In reality, the whole insane arrangement was an ammo crate waiting to cook off. Normal people would never have accepted Mutes
as co-workers before a bunch of the bastards spent a year eating everyone in the city. On days like today, I really wished I’d said no to Caitlyn eight months ago.
Still, at least I got my cozy office in Cloud Nine Engineering, down on floor twenty in the civilian section. The office was way too big for me and mostly empty, so I mostly used it for private meetings.
Huge glass windows overlooked the street below, and I spent a lot of my time just gazing down at traffic and people.
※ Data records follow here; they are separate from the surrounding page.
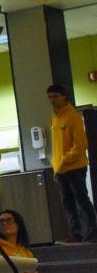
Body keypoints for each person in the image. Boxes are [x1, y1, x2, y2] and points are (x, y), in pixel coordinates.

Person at [47, 83, 97, 243]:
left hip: (75, 167)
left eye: (55, 96)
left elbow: (81, 145)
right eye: (49, 97)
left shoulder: (73, 116)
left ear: (64, 97)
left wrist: (64, 162)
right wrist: (57, 167)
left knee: (81, 199)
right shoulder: (55, 118)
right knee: (67, 203)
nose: (52, 100)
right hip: (61, 169)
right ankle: (76, 234)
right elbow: (56, 147)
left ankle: (93, 232)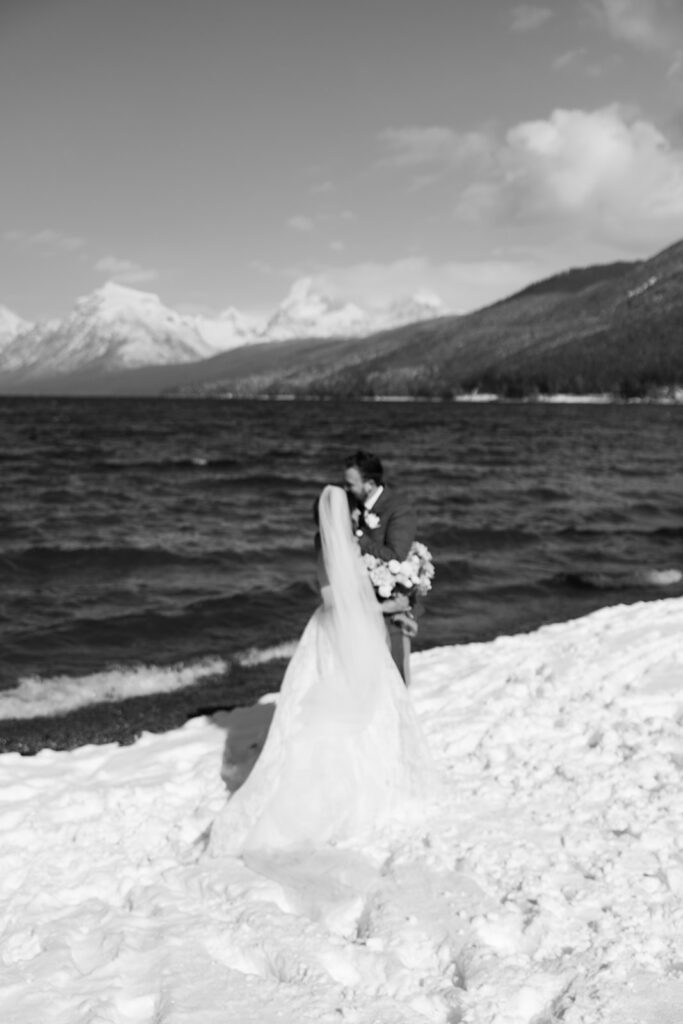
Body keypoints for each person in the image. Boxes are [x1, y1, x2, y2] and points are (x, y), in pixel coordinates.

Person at [207, 485, 433, 856]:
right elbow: (336, 601)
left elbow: (339, 597)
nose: (360, 515)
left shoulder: (338, 545)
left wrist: (390, 603)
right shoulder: (342, 546)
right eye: (354, 511)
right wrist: (389, 608)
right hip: (344, 630)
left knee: (348, 699)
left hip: (342, 631)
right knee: (346, 701)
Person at [344, 450, 419, 684]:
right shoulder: (352, 503)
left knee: (393, 678)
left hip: (389, 607)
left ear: (370, 484)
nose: (346, 489)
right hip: (359, 604)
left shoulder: (398, 509)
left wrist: (358, 535)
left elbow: (396, 556)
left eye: (350, 484)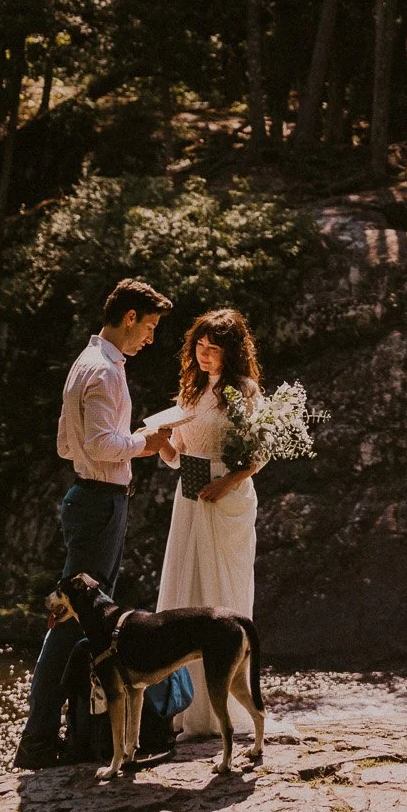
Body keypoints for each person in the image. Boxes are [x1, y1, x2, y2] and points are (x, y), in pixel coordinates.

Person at [13, 277, 173, 770]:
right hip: (101, 504)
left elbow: (67, 445)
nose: (150, 338)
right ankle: (40, 739)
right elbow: (103, 445)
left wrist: (123, 444)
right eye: (148, 327)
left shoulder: (88, 364)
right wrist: (145, 442)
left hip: (90, 498)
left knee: (77, 620)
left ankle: (73, 731)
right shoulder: (103, 372)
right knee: (72, 622)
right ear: (129, 318)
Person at [155, 307, 263, 737]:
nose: (203, 354)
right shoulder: (191, 390)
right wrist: (162, 443)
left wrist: (227, 483)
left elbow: (259, 454)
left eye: (212, 348)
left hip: (227, 499)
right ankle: (184, 710)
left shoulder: (245, 390)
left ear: (230, 352)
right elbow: (178, 455)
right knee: (184, 590)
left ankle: (223, 710)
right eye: (199, 345)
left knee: (221, 594)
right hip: (190, 498)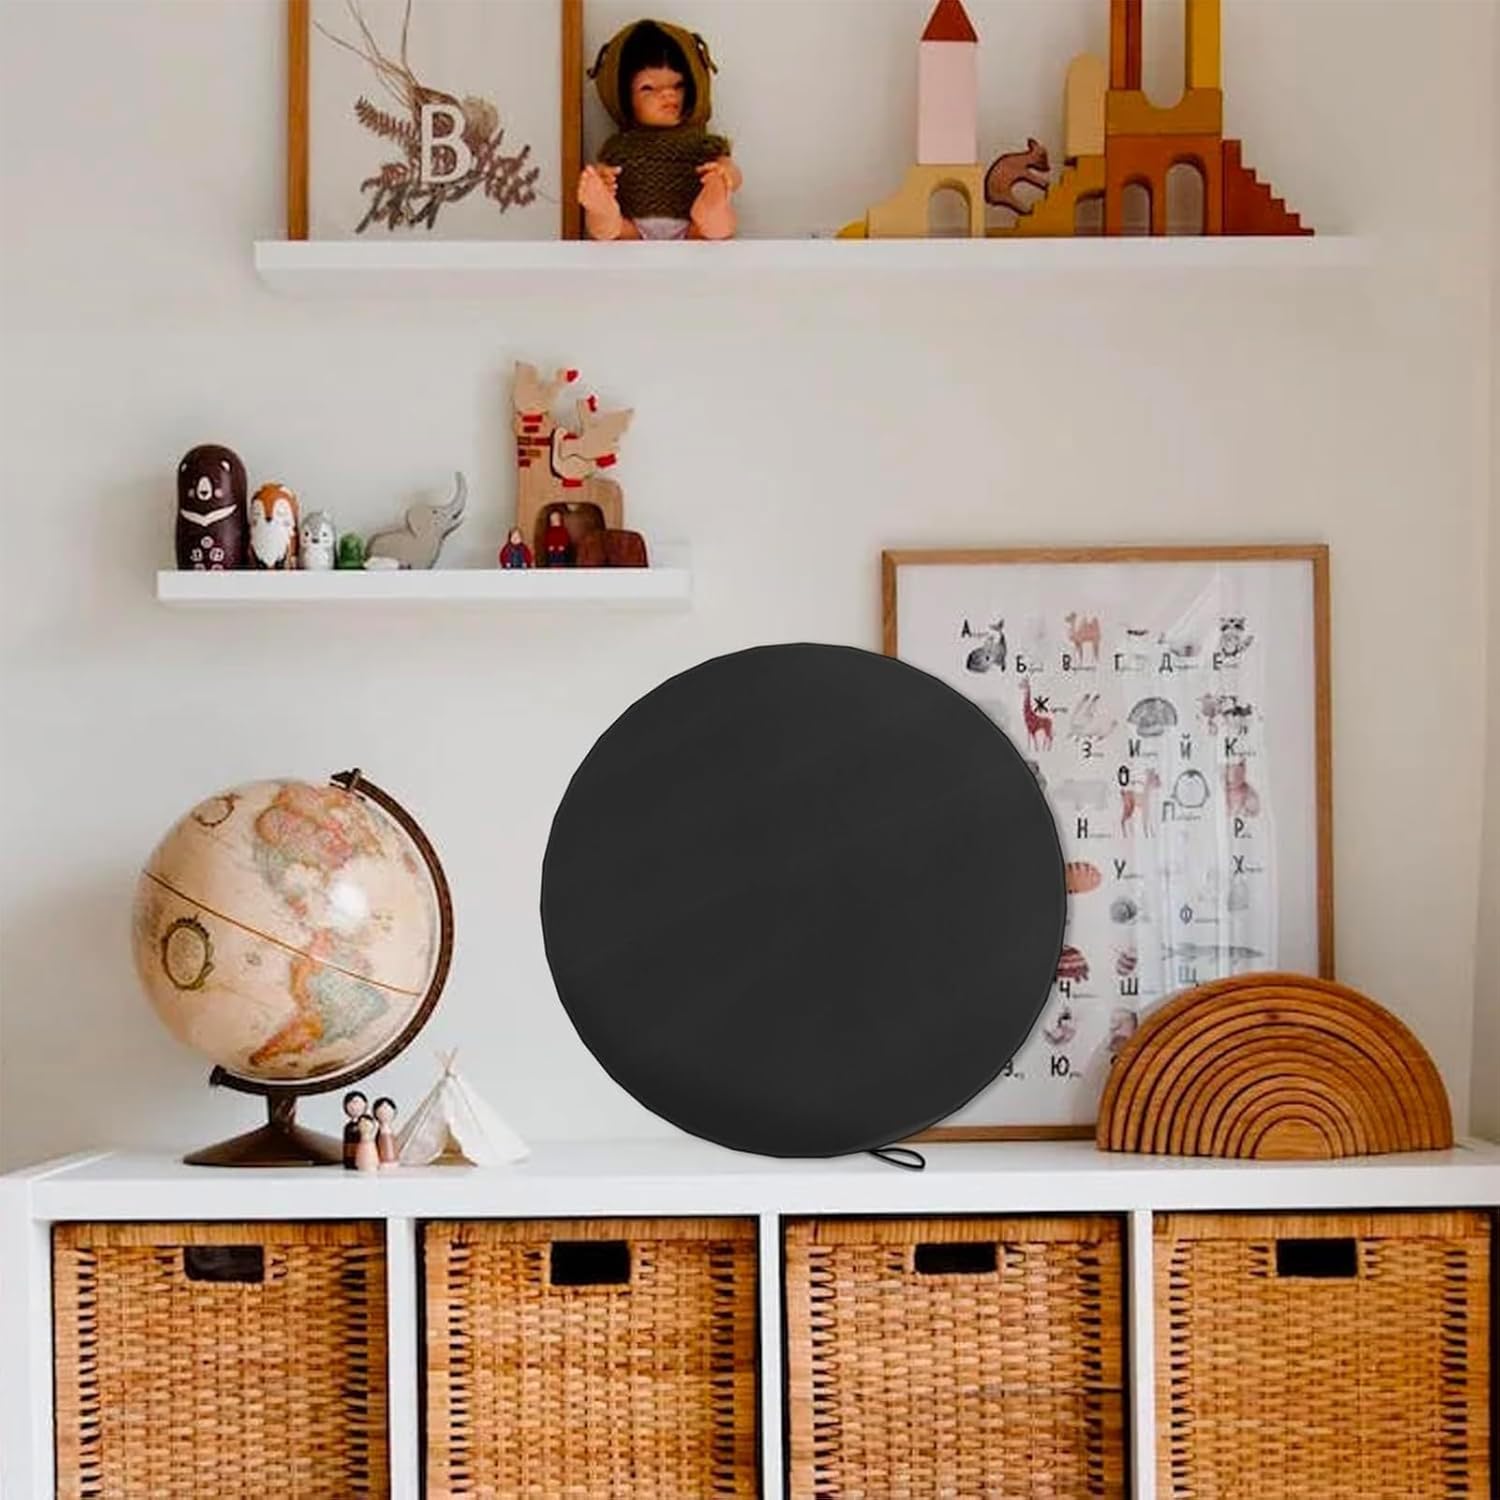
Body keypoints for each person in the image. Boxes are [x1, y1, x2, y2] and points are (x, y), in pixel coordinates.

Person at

I was amazed they still lived after how close we’d come to losing the city.
I offered Chen a visually obvious and stern glance, mainly in hopes it would prevent Bennett from doing something stupid. “What do you have to say about that, Mister Chen?”
“Mister Chen” was actually Michael when we conferred in private, no different than anyone else I worked with each day in Dios, but in front of Bennett, I figured it would be best to refer to Chen formally.
That way, I hoped, Bennett wouldn’t assume any favoritism was involved. Though after eight months dealing with inane bullshit, I actually liked our friendly Mutes better than most humans.
Chen opened his mouth and began clicking, speaking in the indecipherable Mute speech no one could actually understand—
except Cloud Nine engineers like Ethan Gambleswitch and Caitlyn Alexander. A small collar on Michael’s neck began flashing as he continued to click. A speaker spoke in a dull monotone. While Caitlyn had initially tried to add inflections, they’d always come out wrong.
“It is true that there was an altercation between one of our people and two humans after work concluded for the day,” Michael said in monotone, or rather ... the collar on his neck translated. “It took place off fishery grounds. It is also my understanding the humans instigated the conflict.”
“You’re full of it,” Bennett growled. “Your freak attacked two of my guys.”
The Mute hadn’t attacked first. Bennett was lying to my face, and it took a considerable amount of my self control not to toss him across the room. Making him fly would help my case. Instead, I looked to Bennett. “You said two of your people are in the hospital?”
“Both with broken legs,” Bennett said, glaring at me. “That monster snapped them like twigs.”
“That’s it?” I asked calmly.
Bennett stared for a moment as if I’d clicked instead of spoke. He really looked to be struggling to understand words. “That’s ... what?”
“That’s all that happened to them?” I asked. “A pair of broken legs?”
“They’ll be out of work for weeks!” Bennett protested.
“Remind me,” I said, pitching my voice down to a dangerously low notch. “What did I do back in the war?”
Bennett’s eyes flickered about as he mentally searched for possible traps in my very simple question. “You ... fought Mutes, sir.”